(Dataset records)
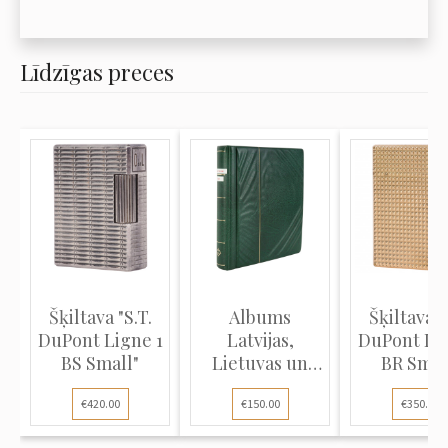
Līdzīgas preces
Šķiltava "S.T.
Albums
Šķiltava "
DuPont Ligne 1
Latvijas,
DuPont Lig
BS Small"
Lietuvas un
BR Smal
Igaunijas
Gold...
€420.00
€150.00
€350.00
pastma...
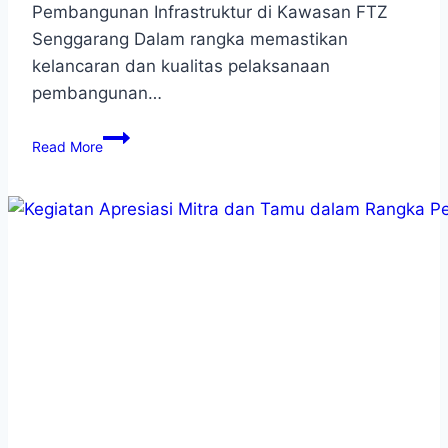
Pembangunan Infrastruktur di Kawasan FTZ
Senggarang Dalam rangka memastikan
kelancaran dan kualitas pelaksanaan
pembangunan…
Read More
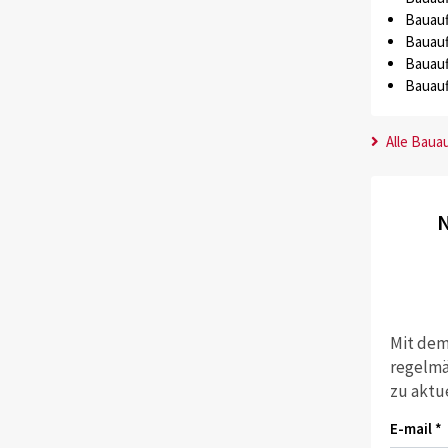
Bauauf
Bauauf
Bauauf
Bauauf
Alle Baua
N
Mit dem
regelmä
zu aktu
E-mail *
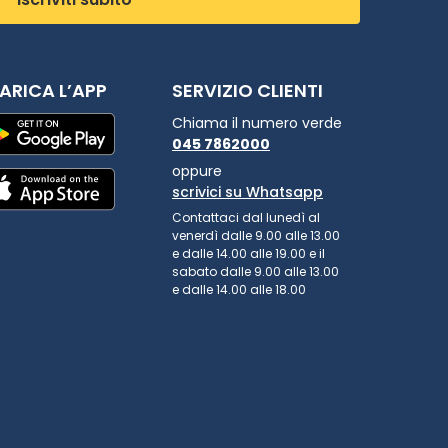
ARICA L’APP
SERVIZIO CLIENTI
Chiama il numero verde
045 7862000
oppure
scrivici su Whatsapp
Contattaci dal lunedì al
venerdì dalle 9.00 alle 13.00
e dalle 14.00 alle 19.00 e il
sabato dalle 9.00 alle 13.00
e dalle 14.00 alle 18.00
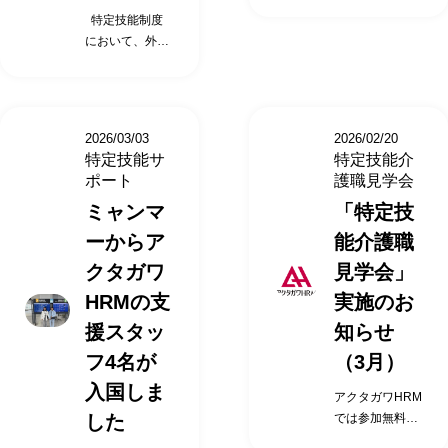
「特定技能介護
（日時について
場合がありま
な意見をいただ
な意見をいただ
特定技能制度
職見学会」を静
は、変更となる
す） ※上記日程
いています。 1
いています。 1
において、外国
岡市にて2026年
場合がありま
でご都合が合わ
時間+αの見学会
時間+αの見学会
人受入れを行う
4月に開催いた
す） ※上記日程
ない場合もお気
の時間がちょう
の時間がちょう
企業は受入れ機
します。 特定
でご都合が合わ
軽にご相談くだ
どよかった。 直
どよかった。 直
関（特定技能所
技能介護職見学
ない場合もお気
さい。 株式会社
接特定技能社員
接特定技能社員
属機関）と呼ば
会 開催日時
軽にご相談くだ
アクタガワにて
の方と話がで
の方と話がで
2026/03/03
2026/02/20
れ、 特定技能外
2026年4月09日
さい。 株式会社
活躍中の特定技
き、日本語力に
き、日本語力に
特定技能サ
特定技能介
国人に対して業
（木）14時00分
アクタガワにて
能外国人へのイ
驚いた。 受け入
驚いた。 受け入
ポート
護職見学会
務や日常生活を
～15時00分
活躍中の特定技
ンタビュー、活
れ先の施設長の
れ先の施設長の
ミャンマ
「特定技
円滑に行えるよ
2026年4月16日
能外国人へのイ
用している施設
苦労話と、その
苦労話と、その
うに、 「支援計
（木）14時00分
ンタビュー、活
の施設長にその
時どう対応した
時どう対応した
ーからア
能介護職
画」を作成し 、
～15時00分
用している施設
ポイントを直接
か聞く事がで
か聞く事がで
クタガワ
見学会」
支援を行うこと
2026年4月23日
の施設長にその
聞けるチャンス
き、特定技能を
き、特定技能を
が義務付けられ
（木）14時00分
ポイントを直接
です。 ご参加
受け入れるイメ
HRMの支
受け入れるイメ
実施のお
ています。 上記
～15時00分
聞けるチャンス
いただいたお客
ージができた。
ージができた。
援スタッ
知らせ
のような負担が
2026年4月30日
です。 ご参加
様からは、こん
特定技能外国
特定技能外国
企業様にないよ
フ4名が
（3月）
（木）14時00分
いただいたお客
な意見をいただ
人の活用にご興
人の活用にご興
う、すべてを代
～15時00分
様からは、こん
いています。 1
味がある法人様
味がある法人様
入国しま
アクタガワHRM
わりに支援・実
（日時について
な意見をいただ
時間+αの見学会
は、ぜひお申込
は、ぜひお申込
した
では参加無料の
施していくこと
は、変更となる
いています。 1
の時間がちょう
み・お問合わせ
み・お問合わせ
「特定技能介護
が アクタガワ
場合がありま
時間+αの見学会
どよかった。 直
ください。 （募
ください。 （募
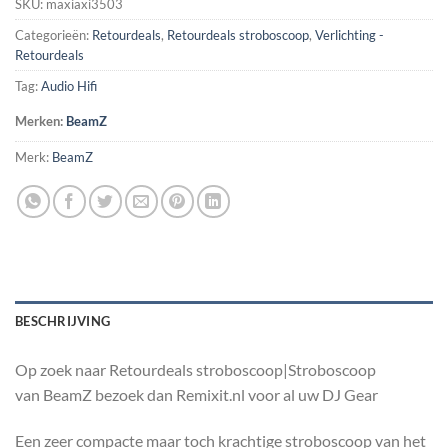
SKU:
maxiaxi3503
Categorieën:
Retourdeals
,
Retourdeals stroboscoop
,
Verlichting -
Retourdeals
Tag:
Audio Hifi
Merken:
BeamZ
Merk:
BeamZ
BESCHRIJVING
Op zoek naar Retourdeals stroboscoop|Stroboscoop
van BeamZ bezoek dan Remixit.nl voor al uw DJ Gear
Een zeer compacte maar toch krachtige stroboscoop van het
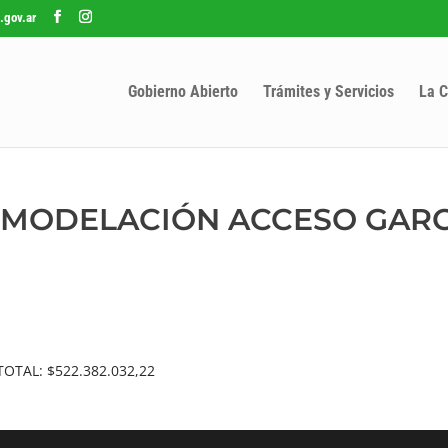
.gov.ar
Gobierno Abierto
Trámites y Servicios
La C
«REMODELACIÓN ACCESO GAR
OTAL: $522.382.032,22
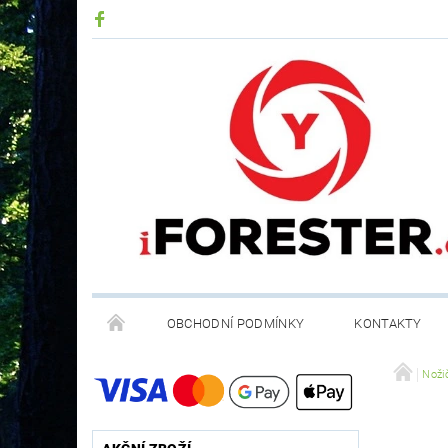
OBCHODNÍ PODMÍNKY
KONTAKTY
RECYKLACE ELEKTROODPADU A BATERIÍ
Noži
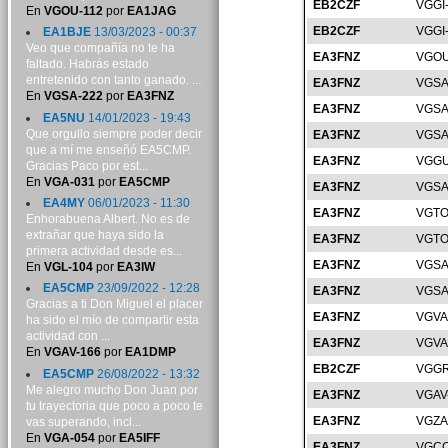
EB2CZF
VGGI
En
VGOU-112
por
EA1JAG
EB2CZF
VGGI
EA1BJE
13/03/2023 - 00:37
Veo que compañía no te ha
EA3FNZ
VGOU
faltado. Habrás estado
entretenido con tanto ganado. ...
EA3FNZ
VGSA
En
VGSA-222
por
EA3FNZ
EA3FNZ
VGSA
EA5NU
14/01/2023 - 19:43
Que orgullo siempre poder decir
EA3FNZ
VGSA
que a mí me enseñó EA5CMP.
EA3FNZ
VGGU
Gracias Paco por est...
En
VGA-031
por
EA5CMP
EA3FNZ
VGSA
EA4MY
06/01/2023 - 11:30
EA3FNZ
VGTO
Enhorabuena Albert. No es de
extrañar que haya sido la
EA3FNZ
VGTO
primera actividad desde es...
EA3FNZ
VGSA
En
VGL-104
por
EA3IW
EA5CMP
23/09/2022 - 12:28
EA3FNZ
VGSA
Gracias a ti Don Miguel el placer
EA3FNZ
VGVA
ha sido el mío de compartir esta
actividad con ...
EA3FNZ
VGVA
En
VGAV-166
por
EA1DMP
EB2CZF
VGGR
EA5CMP
26/08/2022 - 13:32
Me alegro mucho Don Juan por
EA3FNZ
VGAV
tu trayectoria que poco a poco te
EA3FNZ
VGZA
vas superando, incl...
En
VGA-054
por
EA5IFF
EA3FNZ
VGCC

■ Problem description
Please reproduce the lines above word for word, leaving out the pictures.

■ Solution to the problem
Līdzīgas preces
Šķiltava "S.T.
Albums
Šķiltava "
DuPont Ligne 1
Latvijas,
DuPont Lig
BS Small"
Lietuvas un
BR Smal
Igaunijas
Gold...
€420.00
€150.00
€350.00
pastma...
Pembangunan Infrastruktur di Kawasan FTZ
Senggarang Dalam rangka memastikan
kelancaran dan kualitas pelaksanaan
pembangunan…
Read More
Bauauf
Bauauf
Bauauf
Bauauf
Alle Baua
N
Mit dem
regelmä
zu aktu
E-mail *
ARICA L’APP
SERVIZIO CLIENTI
Chiama il numero verde
045 7862000
oppure
scrivici su Whatsapp
Contattaci dal lunedì al
venerdì dalle 9.00 alle 13.00
e dalle 14.00 alle 19.00 e il
sabato dalle 9.00 alle 13.00
e dalle 14.00 alle 18.00
「特定技能介護
（日時について
場合がありま
な意見をいただ
な意見をいただ
特定技能制度
職見学会」を静
は、変更となる
す） ※上記日程
いています。 1
いています。 1
において、外国
岡市にて2026年
場合がありま
でご都合が合わ
時間+αの見学会
時間+αの見学会
人受入れを行う
4月に開催いた
す） ※上記日程
ない場合もお気
の時間がちょう
の時間がちょう
企業は受入れ機
します。 特定
でご都合が合わ
軽にご相談くだ
どよかった。 直
どよかった。 直
関（特定技能所
技能介護職見学
ない場合もお気
さい。 株式会社
接特定技能社員
接特定技能社員
属機関）と呼ば
会 開催日時
軽にご相談くだ
アクタガワにて
の方と話がで
の方と話がで
2026/03/03
2026/02/20
れ、 特定技能外
2026年4月09日
さい。 株式会社
活躍中の特定技
き、日本語力に
き、日本語力に
特定技能サ
特定技能介
国人に対して業
（木）14時00分
アクタガワにて
能外国人へのイ
驚いた。 受け入
驚いた。 受け入
ポート
護職見学会
務や日常生活を
～15時00分
活躍中の特定技
ンタビュー、活
れ先の施設長の
れ先の施設長の
ミャンマ
「特定技
円滑に行えるよ
2026年4月16日
能外国人へのイ
用している施設
苦労話と、その
苦労話と、その
うに、 「支援計
（木）14時00分
ンタビュー、活
の施設長にその
時どう対応した
時どう対応した
ーからア
能介護職
画」を作成し 、
～15時00分
用している施設
ポイントを直接
か聞く事がで
か聞く事がで
クタガワ
見学会」
支援を行うこと
2026年4月23日
の施設長にその
聞けるチャンス
き、特定技能を
き、特定技能を
が義務付けられ
（木）14時00分
ポイントを直接
です。 ご参加
受け入れるイメ
HRMの支
受け入れるイメ
実施のお
ています。 上記
～15時00分
聞けるチャンス
いただいたお客
ージができた。
ージができた。
援スタッ
知らせ
のような負担が
2026年4月30日
です。 ご参加
様からは、こん
特定技能外国
特定技能外国
企業様にないよ
フ4名が
（3月）
（木）14時00分
いただいたお客
な意見をいただ
人の活用にご興
人の活用にご興
う、すべてを代
～15時00分
様からは、こん
いています。 1
味がある法人様
味がある法人様
入国しま
アクタガワHRM
わりに支援・実
（日時について
な意見をいただ
時間+αの見学会
は、ぜひお申込
は、ぜひお申込
した
では参加無料の
施していくこと
は、変更となる
いています。 1
の時間がちょう
み・お問合わせ
み・お問合わせ
「特定技能介護
が アクタガワ
場合がありま
時間+αの見学会
どよかった。 直
ください。 （募
ください。 （募
SKU:
maxiaxi3503
Categorieën:
Retourdeals
,
Retourdeals stroboscoop
,
Verlichting -
Retourdeals
Tag:
Audio Hifi
Merken:
BeamZ
Merk:
BeamZ
BESCHRIJVING
Op zoek naar Retourdeals stroboscoop|Stroboscoop
van BeamZ bezoek dan Remixit.nl voor al uw DJ Gear
Een zeer compacte maar toch krachtige stroboscoop van het
.gov.ar
Gobierno Abierto
Trámites y Servicios
La C
«REMODELACIÓN ACCESO GAR
OTAL: $522.382.032,22
OBCHODNÍ PODMÍNKY
KONTAKTY
RECYKLACE ELEKTROODPADU A BATERIÍ
Noži
EB2CZF
VGGI
En
VGOU-112
por
EA1JAG
EB2CZF
VGGI
EA1BJE
13/03/2023 - 00:37
Veo que compañía no te ha
EA3FNZ
VGOU
faltado. Habrás estado
entretenido con tanto ganado. ...
EA3FNZ
VGSA
En
VGSA-222
por
EA3FNZ
EA3FNZ
VGSA
EA5NU
14/01/2023 - 19:43
Que orgullo siempre poder decir
EA3FNZ
VGSA
que a mí me enseñó EA5CMP.
EA3FNZ
VGGU
Gracias Paco por est...
En
VGA-031
por
EA5CMP
EA3FNZ
VGSA
EA4MY
06/01/2023 - 11:30
EA3FNZ
VGTO
Enhorabuena Albert. No es de
extrañar que haya sido la
EA3FNZ
VGTO
primera actividad desde es...
EA3FNZ
VGSA
En
VGL-104
por
EA3IW
EA5CMP
23/09/2022 - 12:28
EA3FNZ
VGSA
Gracias a ti Don Miguel el placer
EA3FNZ
VGVA
ha sido el mío de compartir esta
actividad con ...
EA3FNZ
VGVA
En
VGAV-166
por
EA1DMP
EB2CZF
VGGR
EA5CMP
26/08/2022 - 13:32
Me alegro mucho Don Juan por
EA3FNZ
VGAV
tu trayectoria que poco a poco te
EA3FNZ
VGZA
vas superando, incl...
En
VGA-054
por
EA5IFF
EA3FNZ
VGCC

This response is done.